Could you turn the data, from its start through the line containing "genus: Collybiopsis", into a two-column CSV with the columns "query" and "response"? Make one row per line, put each text and its answer in its own quoted field, and replace any line breaks with spaces.

— Begin Materials provided —

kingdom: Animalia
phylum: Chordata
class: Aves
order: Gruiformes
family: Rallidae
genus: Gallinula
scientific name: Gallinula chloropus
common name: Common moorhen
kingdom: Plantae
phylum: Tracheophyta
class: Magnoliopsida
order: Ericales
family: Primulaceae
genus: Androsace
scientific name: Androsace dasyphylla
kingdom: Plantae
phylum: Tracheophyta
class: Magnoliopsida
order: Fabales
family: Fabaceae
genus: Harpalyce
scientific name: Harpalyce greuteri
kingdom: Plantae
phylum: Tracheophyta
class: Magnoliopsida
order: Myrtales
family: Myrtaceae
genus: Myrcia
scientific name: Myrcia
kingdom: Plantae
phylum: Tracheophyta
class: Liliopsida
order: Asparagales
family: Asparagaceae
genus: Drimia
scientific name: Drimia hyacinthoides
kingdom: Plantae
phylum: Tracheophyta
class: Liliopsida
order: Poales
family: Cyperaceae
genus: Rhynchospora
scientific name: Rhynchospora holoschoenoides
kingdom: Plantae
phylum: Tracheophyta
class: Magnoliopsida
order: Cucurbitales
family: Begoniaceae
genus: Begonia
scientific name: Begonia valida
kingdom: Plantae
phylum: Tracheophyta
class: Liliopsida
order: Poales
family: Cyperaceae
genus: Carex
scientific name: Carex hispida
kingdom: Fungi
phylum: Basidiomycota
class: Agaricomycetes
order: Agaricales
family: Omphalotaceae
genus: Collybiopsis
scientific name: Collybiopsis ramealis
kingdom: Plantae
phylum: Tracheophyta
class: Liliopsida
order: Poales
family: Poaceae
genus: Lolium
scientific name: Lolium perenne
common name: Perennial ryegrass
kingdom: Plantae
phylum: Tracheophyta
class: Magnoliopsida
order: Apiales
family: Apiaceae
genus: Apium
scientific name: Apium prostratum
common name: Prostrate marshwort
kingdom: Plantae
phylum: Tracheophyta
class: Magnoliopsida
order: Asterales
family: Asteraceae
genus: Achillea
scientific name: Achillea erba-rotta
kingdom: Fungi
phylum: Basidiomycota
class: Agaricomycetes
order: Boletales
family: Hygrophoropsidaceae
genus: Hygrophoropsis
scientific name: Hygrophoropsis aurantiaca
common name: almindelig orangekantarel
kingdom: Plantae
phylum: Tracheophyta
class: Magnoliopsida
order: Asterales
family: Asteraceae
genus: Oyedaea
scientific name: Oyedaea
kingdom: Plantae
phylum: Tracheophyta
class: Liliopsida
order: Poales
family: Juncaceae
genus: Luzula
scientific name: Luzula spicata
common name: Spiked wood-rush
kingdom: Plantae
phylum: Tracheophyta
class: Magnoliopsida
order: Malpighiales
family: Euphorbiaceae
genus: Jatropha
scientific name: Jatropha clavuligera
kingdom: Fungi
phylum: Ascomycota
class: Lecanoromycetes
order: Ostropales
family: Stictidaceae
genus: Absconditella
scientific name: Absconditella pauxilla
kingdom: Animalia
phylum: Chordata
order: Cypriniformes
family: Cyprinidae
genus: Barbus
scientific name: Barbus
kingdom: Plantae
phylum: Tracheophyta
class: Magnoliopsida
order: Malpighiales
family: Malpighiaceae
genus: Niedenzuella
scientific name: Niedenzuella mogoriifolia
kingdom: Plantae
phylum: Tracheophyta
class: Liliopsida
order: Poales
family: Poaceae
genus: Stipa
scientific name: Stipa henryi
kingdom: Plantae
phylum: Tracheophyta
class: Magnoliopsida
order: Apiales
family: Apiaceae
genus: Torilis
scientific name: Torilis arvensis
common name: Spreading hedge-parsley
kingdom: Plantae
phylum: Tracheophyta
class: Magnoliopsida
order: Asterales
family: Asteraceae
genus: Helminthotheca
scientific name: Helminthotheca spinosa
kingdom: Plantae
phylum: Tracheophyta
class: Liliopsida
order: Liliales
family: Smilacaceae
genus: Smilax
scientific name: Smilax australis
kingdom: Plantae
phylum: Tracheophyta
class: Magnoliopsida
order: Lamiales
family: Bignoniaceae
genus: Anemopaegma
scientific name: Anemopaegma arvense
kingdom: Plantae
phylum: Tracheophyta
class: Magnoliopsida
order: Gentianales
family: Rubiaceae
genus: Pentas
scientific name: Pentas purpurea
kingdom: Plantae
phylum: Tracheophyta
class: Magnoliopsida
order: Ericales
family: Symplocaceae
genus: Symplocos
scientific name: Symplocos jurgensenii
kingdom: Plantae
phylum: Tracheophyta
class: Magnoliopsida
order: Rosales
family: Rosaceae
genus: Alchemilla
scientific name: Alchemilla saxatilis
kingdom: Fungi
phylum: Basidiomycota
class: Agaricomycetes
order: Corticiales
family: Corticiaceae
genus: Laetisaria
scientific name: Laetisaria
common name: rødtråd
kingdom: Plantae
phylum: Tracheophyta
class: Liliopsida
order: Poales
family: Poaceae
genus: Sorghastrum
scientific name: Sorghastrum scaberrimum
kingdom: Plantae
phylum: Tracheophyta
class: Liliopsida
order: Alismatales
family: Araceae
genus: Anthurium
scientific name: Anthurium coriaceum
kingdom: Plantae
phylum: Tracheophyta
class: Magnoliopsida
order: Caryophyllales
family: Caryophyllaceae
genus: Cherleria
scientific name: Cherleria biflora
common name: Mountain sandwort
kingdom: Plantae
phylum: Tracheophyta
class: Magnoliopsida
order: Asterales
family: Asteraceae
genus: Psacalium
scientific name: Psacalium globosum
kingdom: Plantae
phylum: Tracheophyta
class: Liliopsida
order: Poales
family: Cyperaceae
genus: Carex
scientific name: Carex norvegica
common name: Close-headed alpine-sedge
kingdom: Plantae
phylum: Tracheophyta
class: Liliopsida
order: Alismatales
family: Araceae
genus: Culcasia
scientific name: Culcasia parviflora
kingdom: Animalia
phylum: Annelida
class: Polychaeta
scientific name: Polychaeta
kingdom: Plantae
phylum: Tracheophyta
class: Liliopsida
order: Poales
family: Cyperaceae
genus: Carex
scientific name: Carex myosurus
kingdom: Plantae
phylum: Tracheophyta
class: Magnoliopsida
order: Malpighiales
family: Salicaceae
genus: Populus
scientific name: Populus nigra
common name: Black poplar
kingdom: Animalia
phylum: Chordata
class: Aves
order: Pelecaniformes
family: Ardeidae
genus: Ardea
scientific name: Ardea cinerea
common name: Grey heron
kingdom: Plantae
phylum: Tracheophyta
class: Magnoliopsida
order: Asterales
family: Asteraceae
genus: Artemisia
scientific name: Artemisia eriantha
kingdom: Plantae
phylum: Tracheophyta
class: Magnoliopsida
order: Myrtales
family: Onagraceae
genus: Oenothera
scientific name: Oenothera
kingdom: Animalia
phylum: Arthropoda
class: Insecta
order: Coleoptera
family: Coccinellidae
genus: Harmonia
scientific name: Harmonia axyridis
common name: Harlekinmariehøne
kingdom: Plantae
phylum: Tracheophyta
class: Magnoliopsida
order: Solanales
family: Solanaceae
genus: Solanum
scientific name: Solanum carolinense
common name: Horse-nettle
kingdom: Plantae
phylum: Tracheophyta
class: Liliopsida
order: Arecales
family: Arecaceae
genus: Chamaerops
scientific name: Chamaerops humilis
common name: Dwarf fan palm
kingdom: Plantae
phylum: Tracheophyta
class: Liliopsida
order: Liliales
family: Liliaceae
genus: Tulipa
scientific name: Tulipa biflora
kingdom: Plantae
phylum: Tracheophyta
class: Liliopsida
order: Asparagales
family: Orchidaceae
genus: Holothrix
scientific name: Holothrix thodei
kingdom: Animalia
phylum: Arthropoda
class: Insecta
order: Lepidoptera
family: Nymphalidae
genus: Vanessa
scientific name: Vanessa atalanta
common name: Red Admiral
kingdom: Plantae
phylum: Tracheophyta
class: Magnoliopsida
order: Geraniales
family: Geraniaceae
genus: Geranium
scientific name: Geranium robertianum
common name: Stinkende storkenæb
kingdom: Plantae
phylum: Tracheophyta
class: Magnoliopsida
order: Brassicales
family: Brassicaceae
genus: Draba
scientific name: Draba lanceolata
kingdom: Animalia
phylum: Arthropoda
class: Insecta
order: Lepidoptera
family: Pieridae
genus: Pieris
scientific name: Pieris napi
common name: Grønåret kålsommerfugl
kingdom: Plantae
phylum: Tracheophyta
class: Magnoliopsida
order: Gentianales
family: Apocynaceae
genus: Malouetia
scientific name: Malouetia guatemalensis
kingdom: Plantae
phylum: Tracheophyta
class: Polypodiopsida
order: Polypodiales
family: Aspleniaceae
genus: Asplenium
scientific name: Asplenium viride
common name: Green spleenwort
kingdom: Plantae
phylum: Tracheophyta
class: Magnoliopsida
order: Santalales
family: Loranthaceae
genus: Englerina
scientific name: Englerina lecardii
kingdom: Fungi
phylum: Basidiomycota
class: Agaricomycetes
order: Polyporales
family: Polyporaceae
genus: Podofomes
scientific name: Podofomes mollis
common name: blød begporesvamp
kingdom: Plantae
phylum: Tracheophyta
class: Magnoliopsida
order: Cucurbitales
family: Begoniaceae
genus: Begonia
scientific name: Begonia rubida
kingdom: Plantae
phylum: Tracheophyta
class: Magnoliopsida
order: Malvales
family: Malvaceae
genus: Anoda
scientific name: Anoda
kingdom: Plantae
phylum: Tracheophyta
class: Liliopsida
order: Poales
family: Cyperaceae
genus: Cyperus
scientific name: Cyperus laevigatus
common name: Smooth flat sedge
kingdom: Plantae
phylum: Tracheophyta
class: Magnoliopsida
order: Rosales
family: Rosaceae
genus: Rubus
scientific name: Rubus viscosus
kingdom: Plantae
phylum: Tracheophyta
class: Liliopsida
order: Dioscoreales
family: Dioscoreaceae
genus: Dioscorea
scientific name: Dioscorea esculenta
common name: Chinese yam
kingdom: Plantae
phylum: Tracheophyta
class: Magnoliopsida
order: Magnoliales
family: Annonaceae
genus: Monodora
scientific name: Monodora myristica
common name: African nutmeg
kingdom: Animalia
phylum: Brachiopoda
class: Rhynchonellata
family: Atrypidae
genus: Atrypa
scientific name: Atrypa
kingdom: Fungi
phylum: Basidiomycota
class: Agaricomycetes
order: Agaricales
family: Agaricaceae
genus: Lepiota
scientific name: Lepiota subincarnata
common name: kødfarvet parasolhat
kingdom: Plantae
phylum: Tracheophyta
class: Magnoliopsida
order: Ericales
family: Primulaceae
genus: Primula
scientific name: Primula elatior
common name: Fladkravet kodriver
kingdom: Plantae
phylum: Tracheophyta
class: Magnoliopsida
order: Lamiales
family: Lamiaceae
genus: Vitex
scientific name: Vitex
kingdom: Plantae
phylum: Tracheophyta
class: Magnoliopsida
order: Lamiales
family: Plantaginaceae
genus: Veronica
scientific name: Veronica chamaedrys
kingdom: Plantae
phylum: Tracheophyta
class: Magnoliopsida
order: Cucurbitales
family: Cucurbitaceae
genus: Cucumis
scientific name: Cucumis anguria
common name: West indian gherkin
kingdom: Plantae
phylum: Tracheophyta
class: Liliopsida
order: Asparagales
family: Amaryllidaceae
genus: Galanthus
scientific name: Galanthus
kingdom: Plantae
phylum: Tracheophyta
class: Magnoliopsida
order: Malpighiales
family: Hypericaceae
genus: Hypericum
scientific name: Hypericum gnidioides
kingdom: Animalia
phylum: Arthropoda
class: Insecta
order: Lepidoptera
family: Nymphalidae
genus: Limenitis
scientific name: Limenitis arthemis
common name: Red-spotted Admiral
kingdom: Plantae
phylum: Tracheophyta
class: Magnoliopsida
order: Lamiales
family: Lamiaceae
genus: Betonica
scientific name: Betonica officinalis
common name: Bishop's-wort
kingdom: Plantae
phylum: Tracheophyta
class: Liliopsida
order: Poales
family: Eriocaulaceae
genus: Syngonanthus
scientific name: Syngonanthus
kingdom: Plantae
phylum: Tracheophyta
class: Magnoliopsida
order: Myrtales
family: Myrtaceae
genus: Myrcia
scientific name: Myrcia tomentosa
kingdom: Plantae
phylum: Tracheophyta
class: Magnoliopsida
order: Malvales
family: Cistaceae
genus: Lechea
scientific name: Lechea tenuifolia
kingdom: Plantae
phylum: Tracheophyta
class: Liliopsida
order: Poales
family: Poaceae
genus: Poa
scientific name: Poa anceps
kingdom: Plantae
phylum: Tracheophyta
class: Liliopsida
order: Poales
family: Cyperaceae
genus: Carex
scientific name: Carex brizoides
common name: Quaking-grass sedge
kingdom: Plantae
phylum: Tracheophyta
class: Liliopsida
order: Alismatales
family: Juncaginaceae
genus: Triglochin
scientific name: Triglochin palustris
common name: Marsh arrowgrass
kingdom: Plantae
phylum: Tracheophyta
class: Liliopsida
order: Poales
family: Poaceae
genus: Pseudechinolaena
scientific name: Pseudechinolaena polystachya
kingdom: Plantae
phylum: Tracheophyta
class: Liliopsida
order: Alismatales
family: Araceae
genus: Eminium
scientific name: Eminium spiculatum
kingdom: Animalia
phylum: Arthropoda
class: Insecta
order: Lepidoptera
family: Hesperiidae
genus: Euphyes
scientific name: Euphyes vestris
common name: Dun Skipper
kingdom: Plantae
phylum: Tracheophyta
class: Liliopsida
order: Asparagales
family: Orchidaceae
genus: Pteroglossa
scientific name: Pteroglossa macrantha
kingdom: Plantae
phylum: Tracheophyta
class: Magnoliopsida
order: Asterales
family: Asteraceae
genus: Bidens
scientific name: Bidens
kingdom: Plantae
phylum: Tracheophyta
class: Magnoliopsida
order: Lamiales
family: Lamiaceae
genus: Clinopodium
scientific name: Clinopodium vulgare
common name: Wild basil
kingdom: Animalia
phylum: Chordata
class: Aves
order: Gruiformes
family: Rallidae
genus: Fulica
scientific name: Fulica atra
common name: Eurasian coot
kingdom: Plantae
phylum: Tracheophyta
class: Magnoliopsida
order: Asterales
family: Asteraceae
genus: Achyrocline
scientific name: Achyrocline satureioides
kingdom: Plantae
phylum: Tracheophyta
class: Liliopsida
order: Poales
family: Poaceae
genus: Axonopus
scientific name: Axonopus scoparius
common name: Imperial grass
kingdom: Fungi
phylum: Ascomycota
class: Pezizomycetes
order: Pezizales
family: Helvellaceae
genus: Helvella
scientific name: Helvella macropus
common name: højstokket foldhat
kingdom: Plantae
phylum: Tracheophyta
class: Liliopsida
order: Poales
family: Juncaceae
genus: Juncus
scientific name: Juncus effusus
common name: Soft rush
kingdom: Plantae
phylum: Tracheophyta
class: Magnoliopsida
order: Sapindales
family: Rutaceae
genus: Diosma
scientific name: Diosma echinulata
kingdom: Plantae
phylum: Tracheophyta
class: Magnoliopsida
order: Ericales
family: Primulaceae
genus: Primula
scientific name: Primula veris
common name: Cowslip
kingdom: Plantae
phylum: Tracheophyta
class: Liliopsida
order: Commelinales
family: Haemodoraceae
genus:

— End Materials provided —

Worked answer —
query,response
"kingdom:","Animalia"
"phylum:","Chordata"
"class:","Aves"
"order:","Gruiformes"
"family:","Rallidae"
"genus:","Gallinula"
"scientific name:","Gallinula chloropus"
"common name:","Common moorhen"
"kingdom:","Plantae"
"phylum:","Tracheophyta"
"class:","Magnoliopsida"
"order:","Ericales"
"family:","Primulaceae"
"genus:","Androsace"
"scientific name:","Androsace dasyphylla"
"kingdom:","Plantae"
"phylum:","Tracheophyta"
"class:","Magnoliopsida"
"order:","Fabales"
"family:","Fabaceae"
"genus:","Harpalyce"
"scientific name:","Harpalyce greuteri"
"kingdom:","Plantae"
"phylum:","Tracheophyta"
"class:","Magnoliopsida"
"order:","Myrtales"
"family:","Myrtaceae"
"genus:","Myrcia"
"scientific name:","Myrcia"
"kingdom:","Plantae"
"phylum:","Tracheophyta"
"class:","Liliopsida"
"order:","Asparagales"
"family:","Asparagaceae"
"genus:","Drimia"
"scientific name:","Drimia hyacinthoides"
"kingdom:","Plantae"
"phylum:","Tracheophyta"
"class:","Liliopsida"
"order:","Poales"
"family:","Cyperaceae"
"genus:","Rhynchospora"
"scientific name:","Rhynchospora holoschoenoides"
"kingdom:","Plantae"
"phylum:","Tracheophyta"
"class:","Magnoliopsida"
"order:","Cucurbitales"
"family:","Begoniaceae"
"genus:","Begonia"
"scientific name:","Begonia valida"
"kingdom:","Plantae"
"phylum:","Tracheophyta"
"class:","Liliopsida"
"order:","Poales"
"family:","Cyperaceae"
"genus:","Carex"
"scientific name:","Carex hispida"
"kingdom:","Fungi"
"phylum:","Basidiomycota"
"class:","Agaricomycetes"
"order:","Agaricales"
"family:","Omphalotaceae"
"genus:","Collybiopsis"